-- begin Extracted material --

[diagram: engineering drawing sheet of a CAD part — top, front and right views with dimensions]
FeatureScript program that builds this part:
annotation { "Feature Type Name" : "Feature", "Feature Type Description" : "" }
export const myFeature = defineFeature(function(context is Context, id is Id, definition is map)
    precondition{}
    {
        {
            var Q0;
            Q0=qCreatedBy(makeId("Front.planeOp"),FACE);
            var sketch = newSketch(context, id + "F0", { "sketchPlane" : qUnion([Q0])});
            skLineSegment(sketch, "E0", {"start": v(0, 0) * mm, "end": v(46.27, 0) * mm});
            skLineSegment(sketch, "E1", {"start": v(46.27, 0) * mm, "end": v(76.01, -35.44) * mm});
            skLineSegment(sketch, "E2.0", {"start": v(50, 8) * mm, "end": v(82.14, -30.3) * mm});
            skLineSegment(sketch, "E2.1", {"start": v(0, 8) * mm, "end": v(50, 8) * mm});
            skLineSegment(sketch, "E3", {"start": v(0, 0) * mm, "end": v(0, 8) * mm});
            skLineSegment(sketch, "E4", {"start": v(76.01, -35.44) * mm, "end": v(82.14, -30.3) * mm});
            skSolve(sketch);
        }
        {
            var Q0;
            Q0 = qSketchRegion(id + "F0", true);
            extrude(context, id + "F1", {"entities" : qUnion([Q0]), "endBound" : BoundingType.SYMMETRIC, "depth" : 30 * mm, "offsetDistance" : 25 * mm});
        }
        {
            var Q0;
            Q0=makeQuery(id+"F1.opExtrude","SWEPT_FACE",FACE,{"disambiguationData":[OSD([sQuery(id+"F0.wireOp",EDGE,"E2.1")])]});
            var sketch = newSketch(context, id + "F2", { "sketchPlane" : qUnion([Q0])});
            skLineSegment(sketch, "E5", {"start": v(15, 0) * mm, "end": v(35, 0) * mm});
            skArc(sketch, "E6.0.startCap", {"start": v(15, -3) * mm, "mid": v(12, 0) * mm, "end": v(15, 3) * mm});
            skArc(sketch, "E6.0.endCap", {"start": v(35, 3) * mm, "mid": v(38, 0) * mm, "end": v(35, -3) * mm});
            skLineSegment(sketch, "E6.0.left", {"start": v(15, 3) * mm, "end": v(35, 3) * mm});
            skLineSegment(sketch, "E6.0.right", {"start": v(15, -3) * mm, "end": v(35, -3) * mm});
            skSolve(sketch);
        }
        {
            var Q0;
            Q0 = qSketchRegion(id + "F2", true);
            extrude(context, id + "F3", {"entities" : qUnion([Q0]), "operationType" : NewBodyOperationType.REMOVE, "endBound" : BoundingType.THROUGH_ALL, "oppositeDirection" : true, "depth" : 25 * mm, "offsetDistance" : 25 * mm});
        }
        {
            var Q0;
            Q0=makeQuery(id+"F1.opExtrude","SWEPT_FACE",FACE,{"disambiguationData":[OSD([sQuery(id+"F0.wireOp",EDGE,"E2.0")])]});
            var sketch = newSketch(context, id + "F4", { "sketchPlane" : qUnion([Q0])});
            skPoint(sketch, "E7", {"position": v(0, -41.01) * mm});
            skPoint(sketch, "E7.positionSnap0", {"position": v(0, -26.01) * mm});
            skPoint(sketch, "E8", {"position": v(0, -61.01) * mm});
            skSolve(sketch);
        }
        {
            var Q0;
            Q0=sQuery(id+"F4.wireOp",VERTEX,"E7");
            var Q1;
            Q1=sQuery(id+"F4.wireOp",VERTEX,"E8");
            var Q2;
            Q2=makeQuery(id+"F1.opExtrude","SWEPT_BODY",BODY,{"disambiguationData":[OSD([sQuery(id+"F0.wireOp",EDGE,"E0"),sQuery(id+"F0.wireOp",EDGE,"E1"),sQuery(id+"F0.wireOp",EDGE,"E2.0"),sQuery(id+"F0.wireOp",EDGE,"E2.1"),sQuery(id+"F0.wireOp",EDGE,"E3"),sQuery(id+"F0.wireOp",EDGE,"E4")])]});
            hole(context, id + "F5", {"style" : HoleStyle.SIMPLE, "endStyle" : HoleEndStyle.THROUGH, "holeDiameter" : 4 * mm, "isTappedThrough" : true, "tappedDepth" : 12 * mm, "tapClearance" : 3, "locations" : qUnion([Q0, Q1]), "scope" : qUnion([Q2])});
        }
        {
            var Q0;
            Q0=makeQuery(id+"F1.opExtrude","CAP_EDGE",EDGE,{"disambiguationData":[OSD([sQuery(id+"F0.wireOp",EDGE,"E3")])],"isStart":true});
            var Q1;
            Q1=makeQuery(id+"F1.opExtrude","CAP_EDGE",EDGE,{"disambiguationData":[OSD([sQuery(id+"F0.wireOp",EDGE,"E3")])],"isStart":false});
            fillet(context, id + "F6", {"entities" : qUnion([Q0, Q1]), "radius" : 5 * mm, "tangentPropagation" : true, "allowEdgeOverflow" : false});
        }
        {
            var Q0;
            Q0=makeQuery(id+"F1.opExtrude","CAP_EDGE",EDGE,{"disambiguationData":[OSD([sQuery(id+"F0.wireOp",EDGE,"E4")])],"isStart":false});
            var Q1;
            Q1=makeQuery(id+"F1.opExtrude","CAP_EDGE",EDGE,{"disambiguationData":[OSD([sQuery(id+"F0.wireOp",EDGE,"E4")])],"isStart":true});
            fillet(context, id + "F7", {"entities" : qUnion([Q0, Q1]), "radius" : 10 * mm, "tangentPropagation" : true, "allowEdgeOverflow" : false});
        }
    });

-- end Extracted material --

=== Request ===
List each line in the items above that contains the string "part". Treat uppercase and lowercase letters as different.

=== Solution for this problem ===
[diagram: engineering drawing sheet of a CAD part — top, front and right views with dimensions]
FeatureScript program that builds this part:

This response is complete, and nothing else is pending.